(DATA SECTION)

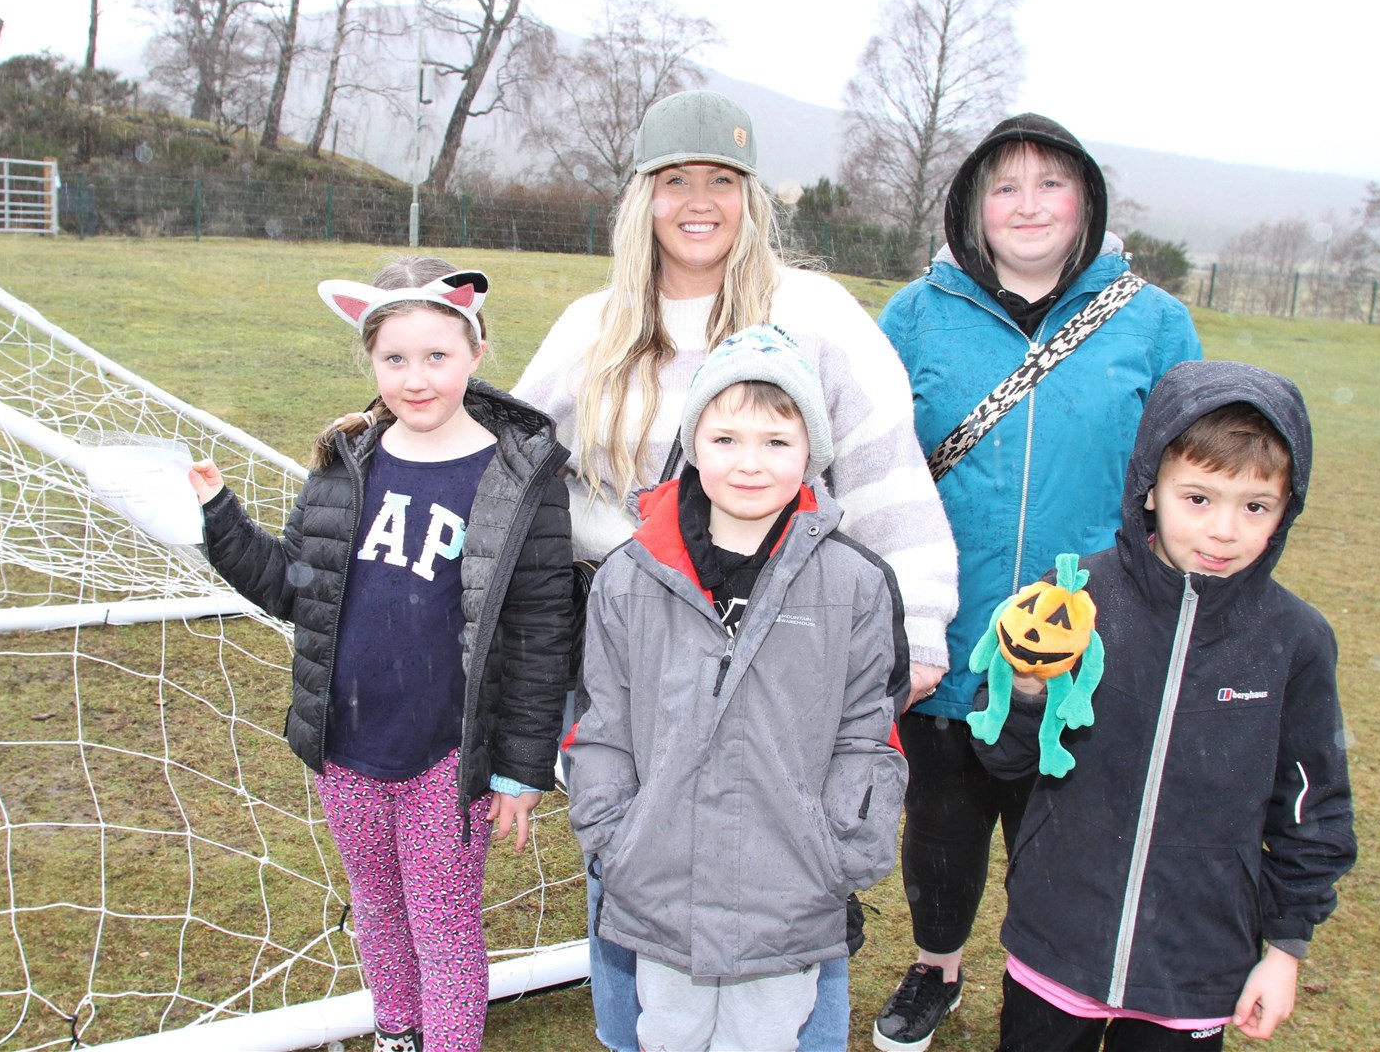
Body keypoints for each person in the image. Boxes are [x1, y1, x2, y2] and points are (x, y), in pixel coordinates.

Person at [514, 88, 958, 1051]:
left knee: (790, 881)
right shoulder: (595, 326)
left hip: (788, 644)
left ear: (752, 197)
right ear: (645, 197)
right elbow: (515, 462)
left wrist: (917, 621)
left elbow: (882, 465)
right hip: (629, 644)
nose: (699, 200)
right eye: (676, 180)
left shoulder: (815, 313)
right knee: (635, 878)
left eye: (722, 179)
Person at [874, 113, 1202, 1052]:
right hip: (945, 622)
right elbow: (870, 463)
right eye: (1005, 186)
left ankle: (1051, 981)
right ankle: (936, 966)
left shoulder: (1153, 321)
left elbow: (1191, 471)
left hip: (1090, 635)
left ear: (1086, 201)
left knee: (1062, 826)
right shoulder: (917, 314)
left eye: (1049, 184)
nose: (1028, 205)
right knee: (941, 818)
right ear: (973, 205)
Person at [188, 257, 571, 1052]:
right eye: (395, 358)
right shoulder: (345, 460)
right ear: (370, 360)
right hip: (347, 747)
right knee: (378, 907)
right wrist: (219, 518)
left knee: (442, 924)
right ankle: (397, 1033)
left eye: (437, 356)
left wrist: (522, 770)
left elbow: (540, 633)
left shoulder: (519, 476)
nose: (416, 377)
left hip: (448, 754)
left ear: (476, 351)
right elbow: (296, 588)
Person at [975, 359, 1356, 1050]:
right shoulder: (1077, 600)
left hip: (1197, 960)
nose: (1223, 531)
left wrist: (1286, 949)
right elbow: (1001, 756)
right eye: (1199, 499)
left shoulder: (1295, 640)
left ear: (1287, 507)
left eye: (1256, 507)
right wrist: (1028, 687)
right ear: (1150, 489)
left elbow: (1313, 806)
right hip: (1059, 932)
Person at [568, 325, 909, 1052]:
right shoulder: (630, 577)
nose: (749, 463)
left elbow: (869, 732)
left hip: (787, 887)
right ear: (693, 444)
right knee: (668, 1033)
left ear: (811, 453)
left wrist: (836, 849)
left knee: (765, 1037)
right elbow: (602, 723)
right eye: (725, 440)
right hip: (659, 877)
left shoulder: (854, 583)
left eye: (776, 442)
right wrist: (615, 839)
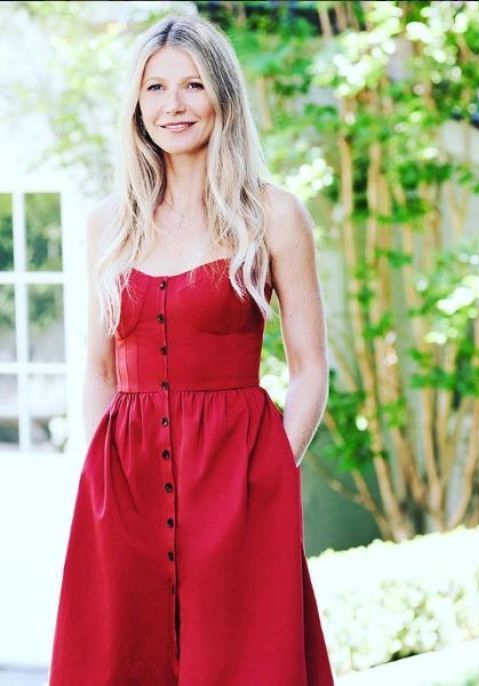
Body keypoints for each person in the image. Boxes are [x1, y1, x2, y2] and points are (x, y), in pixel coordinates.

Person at [48, 12, 334, 685]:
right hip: (125, 486)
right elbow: (98, 368)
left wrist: (271, 470)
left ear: (222, 96)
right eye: (155, 88)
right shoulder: (108, 223)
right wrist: (102, 477)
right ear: (136, 105)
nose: (173, 105)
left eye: (192, 85)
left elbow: (310, 366)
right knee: (123, 660)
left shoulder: (274, 215)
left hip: (238, 483)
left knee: (243, 663)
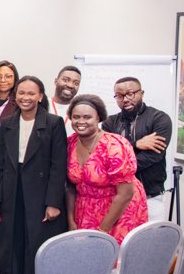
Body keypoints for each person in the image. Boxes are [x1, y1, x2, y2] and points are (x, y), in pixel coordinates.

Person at [0, 76, 68, 274]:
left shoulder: (53, 123)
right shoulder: (7, 124)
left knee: (35, 242)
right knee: (11, 243)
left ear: (40, 96)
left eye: (31, 93)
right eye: (21, 93)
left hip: (40, 192)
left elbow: (58, 166)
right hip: (11, 190)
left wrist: (53, 203)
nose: (26, 97)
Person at [66, 94, 148, 243]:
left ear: (98, 118)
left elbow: (125, 194)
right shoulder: (70, 143)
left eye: (87, 117)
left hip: (118, 210)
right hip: (85, 209)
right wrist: (71, 220)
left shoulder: (114, 146)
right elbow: (71, 187)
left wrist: (103, 230)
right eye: (76, 117)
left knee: (111, 259)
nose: (81, 122)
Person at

(End DATA SECTION)

■ **REQUIRED ACTION**:
Please set down exactly the lines from the first line of the data above through the line with "left ear: (811, 453)", both included, leaving out the pictures.

■ **PROBLEM SOLUTION**:
Body keypoints for each person in the image. Boxes are [x1, y1, x2, y2] and points are (x, y), in pixel coordinates.

Person at [514, 88, 958, 1051]:
left knee: (790, 881)
right shoulder: (595, 326)
left hip: (788, 644)
left ear: (752, 197)
right ear: (645, 197)
right elbow: (515, 462)
left wrist: (917, 621)
left elbow: (882, 465)
right hip: (629, 644)
nose: (699, 200)
right eye: (676, 180)
left shoulder: (815, 313)
right knee: (635, 878)
left eye: (722, 179)
Person at [874, 113, 1202, 1052]:
right hip: (945, 622)
right elbow: (870, 463)
right eye: (1005, 186)
left ankle: (1051, 981)
right ankle: (936, 966)
left shoulder: (1153, 321)
left elbow: (1191, 471)
left hip: (1090, 635)
left ear: (1086, 201)
left knee: (1062, 826)
right shoulder: (917, 314)
left eye: (1049, 184)
nose: (1028, 205)
right knee: (941, 818)
right ear: (973, 205)
Person at [188, 257, 571, 1052]:
right eye: (395, 358)
right shoulder: (345, 460)
right ear: (370, 360)
right hip: (347, 747)
right knee: (378, 907)
right wrist: (219, 518)
left knee: (442, 924)
right ankle: (397, 1033)
left eye: (437, 356)
left wrist: (522, 770)
left elbow: (540, 633)
left shoulder: (519, 476)
nose: (416, 377)
left hip: (448, 754)
left ear: (476, 351)
right elbow: (296, 588)
Person at [975, 359, 1356, 1050]:
right shoulder: (1077, 600)
left hip: (1197, 960)
nose: (1223, 531)
left wrist: (1286, 949)
right elbow: (1001, 756)
right eye: (1199, 499)
left shoulder: (1295, 640)
left ear: (1287, 507)
left eye: (1256, 507)
right wrist: (1028, 687)
right ear: (1150, 489)
left elbow: (1313, 806)
right hip: (1059, 932)
Person at [568, 325, 909, 1052]:
right shoulder: (630, 577)
nose: (749, 463)
left elbow: (869, 732)
left hip: (787, 887)
right ear: (693, 444)
right knee: (668, 1033)
left ear: (811, 453)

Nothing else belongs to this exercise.